[Date Prev][Date Next][Thread Prev][Thread Next][Date Index][Thread Index]
Re: [PATCH v2] target/s390x/arch_dump: Fixes for the name field in the P
|
From: |
Christian Borntraeger |
|
Subject: |
Re: [PATCH v2] target/s390x/arch_dump: Fixes for the name field in the PT_NOTE section |
|
Date: |
Fri, 5 Feb 2021 08:08:18 +0100 |
|
User-agent: |
Mozilla/5.0 (X11; Linux x86_64; rv:78.0) Gecko/20100101 Thunderbird/78.6.1 |
On 05.02.21 07:12, Thomas Huth wrote:
> On 04/02/2021 18.00, Christian Borntraeger wrote:
>> On 04.02.21 17:41, Thomas Huth wrote:
>>> According to the "ELF-64 Object File Format" specification:
>>>
>>> "The first word in the entry, namesz, identifies the length, in
>>> bytes, of a name identifying the entry’s owner or originator. The name
>>> field
>>> contains a null-terminated string, with padding as necessary to ensure 8-
>>> byte alignment for the descriptor field. The length does not include the
>>> terminating null or the padding."
>>>
>>> So we should not include the terminating NUL in the length field here.
>>>
>>> Also there is a compiler warning with GCC 9.3 when compiling with
>>> the -fsanitize=thread compiler flag:
>>>
>>> In function 'strncpy',
>>> inlined from 's390x_write_elf64_notes' at
>>> ../target/s390x/arch_dump.c:219:9:
>>> /usr/include/x86_64-linux-gnu/bits/string_fortified.h:106:10: error:
>>> '__builtin_strncpy' specified bound 8 equals destination size
>>> [-Werror=stringop-truncation]
>>>
>>> Since the name should always be NUL-terminated, let's use g_strlcpy() to
>>> silence this warning. And while we're at it, also add an assert() to make
>>> sure that the provided names always fit the size field (which is fine for
>>> the current callers, the function is called once with "CORE" and once with
>>> "LINUX" as a name).
>>>
>>> Signed-off-by: Thomas Huth <thuth@redhat.com>
>>> ---
>>> v2: Use g_strlcpy instead of strncpy
>>
>>
>> With this patch I do get
>>
>> WARNING: possibly corrupt Elf64_Nhdr: n_namesz: 0 n_descsz: 4 n_type: 88
>>
>> when running crash on the elf file created by dump-guest-memory. Without the
>> patch everything is fine.
>
> Drat! Looking at the crash sources:
>
> https://github.com/crash-utility/crash/blob/master/s390x.c#L378
>
> ... it seems like crash is rather rounding up to the next 4 bytes boundary
> instead of the next 8 bytes boundary. Thus things go wrong now when QEMU
> writes writes the "CORE" notes section. In the old code we were using 4 + 1
> as a lengths, so crash correctly rounded this up to 8. But now with 4 as a
> length, this does not work right anymore :-(
>
> Seems like I either misunderstood the "ELF-64 Object File Format"

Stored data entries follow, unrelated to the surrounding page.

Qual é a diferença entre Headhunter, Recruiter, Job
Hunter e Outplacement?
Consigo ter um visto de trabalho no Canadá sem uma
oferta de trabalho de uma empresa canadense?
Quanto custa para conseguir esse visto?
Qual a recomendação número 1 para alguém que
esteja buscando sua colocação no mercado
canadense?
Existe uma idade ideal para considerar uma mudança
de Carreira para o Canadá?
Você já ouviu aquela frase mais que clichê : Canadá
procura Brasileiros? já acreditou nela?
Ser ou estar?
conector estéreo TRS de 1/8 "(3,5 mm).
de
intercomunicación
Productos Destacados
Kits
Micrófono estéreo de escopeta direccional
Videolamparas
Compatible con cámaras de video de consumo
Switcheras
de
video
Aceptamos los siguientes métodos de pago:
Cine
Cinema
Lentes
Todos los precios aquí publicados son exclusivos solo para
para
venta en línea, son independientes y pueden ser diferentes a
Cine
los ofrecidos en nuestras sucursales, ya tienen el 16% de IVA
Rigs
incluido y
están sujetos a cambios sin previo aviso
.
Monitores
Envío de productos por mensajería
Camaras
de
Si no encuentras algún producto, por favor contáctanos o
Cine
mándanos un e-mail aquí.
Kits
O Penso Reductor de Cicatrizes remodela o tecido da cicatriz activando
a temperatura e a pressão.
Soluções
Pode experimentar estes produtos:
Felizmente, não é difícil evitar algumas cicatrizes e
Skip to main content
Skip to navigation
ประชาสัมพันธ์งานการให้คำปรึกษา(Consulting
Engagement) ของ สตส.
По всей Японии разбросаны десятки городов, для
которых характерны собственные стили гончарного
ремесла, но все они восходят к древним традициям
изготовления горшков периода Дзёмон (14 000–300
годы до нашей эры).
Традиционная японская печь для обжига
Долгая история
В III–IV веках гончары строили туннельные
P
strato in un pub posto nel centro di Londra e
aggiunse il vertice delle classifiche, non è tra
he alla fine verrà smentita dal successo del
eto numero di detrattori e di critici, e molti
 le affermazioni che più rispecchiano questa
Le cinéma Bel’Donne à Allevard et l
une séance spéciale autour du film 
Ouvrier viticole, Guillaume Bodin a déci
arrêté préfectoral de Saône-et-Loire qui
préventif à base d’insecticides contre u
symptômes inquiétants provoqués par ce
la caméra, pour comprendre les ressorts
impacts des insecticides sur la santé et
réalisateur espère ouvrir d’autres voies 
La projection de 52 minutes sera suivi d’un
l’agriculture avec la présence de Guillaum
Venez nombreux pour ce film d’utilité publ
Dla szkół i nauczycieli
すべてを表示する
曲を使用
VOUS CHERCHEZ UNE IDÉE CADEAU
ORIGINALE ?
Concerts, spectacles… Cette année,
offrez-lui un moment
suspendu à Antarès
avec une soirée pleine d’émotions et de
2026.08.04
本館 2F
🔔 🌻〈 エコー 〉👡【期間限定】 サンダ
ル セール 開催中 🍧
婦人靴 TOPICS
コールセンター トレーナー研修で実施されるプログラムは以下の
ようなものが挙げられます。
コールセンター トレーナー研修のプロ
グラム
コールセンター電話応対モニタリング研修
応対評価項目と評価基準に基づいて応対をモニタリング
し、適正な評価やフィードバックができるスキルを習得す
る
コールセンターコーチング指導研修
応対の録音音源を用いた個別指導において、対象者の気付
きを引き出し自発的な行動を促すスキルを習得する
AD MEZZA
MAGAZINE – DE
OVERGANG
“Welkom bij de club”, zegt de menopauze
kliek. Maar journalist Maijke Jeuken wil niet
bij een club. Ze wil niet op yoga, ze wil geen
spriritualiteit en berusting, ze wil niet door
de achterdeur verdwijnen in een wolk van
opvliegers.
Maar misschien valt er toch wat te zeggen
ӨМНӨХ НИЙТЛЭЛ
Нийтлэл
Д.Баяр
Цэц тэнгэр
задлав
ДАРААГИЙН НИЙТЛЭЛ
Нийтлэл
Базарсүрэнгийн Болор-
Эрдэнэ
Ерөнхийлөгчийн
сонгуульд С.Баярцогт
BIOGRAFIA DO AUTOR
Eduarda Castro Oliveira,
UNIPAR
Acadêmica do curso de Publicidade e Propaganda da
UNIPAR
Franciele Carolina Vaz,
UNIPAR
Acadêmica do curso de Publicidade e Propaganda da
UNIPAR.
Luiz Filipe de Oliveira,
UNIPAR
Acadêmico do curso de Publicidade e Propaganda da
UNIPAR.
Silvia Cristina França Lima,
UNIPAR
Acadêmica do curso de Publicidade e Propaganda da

> specification, or this is a bug in the crash utility (it should either add 1
> to n_namesz for the trailing NUL or pad to 8 instead of 4)? Anyway, it's
> maybe better to keep the "+ 1" in QEMU for now to avoid breaking things, I
> guess?
I guess kdump and friends are also doing the +1 otherwise we would see the
error with those ELF dumps.
But yes, as long as crash does not work we must not apply this patch.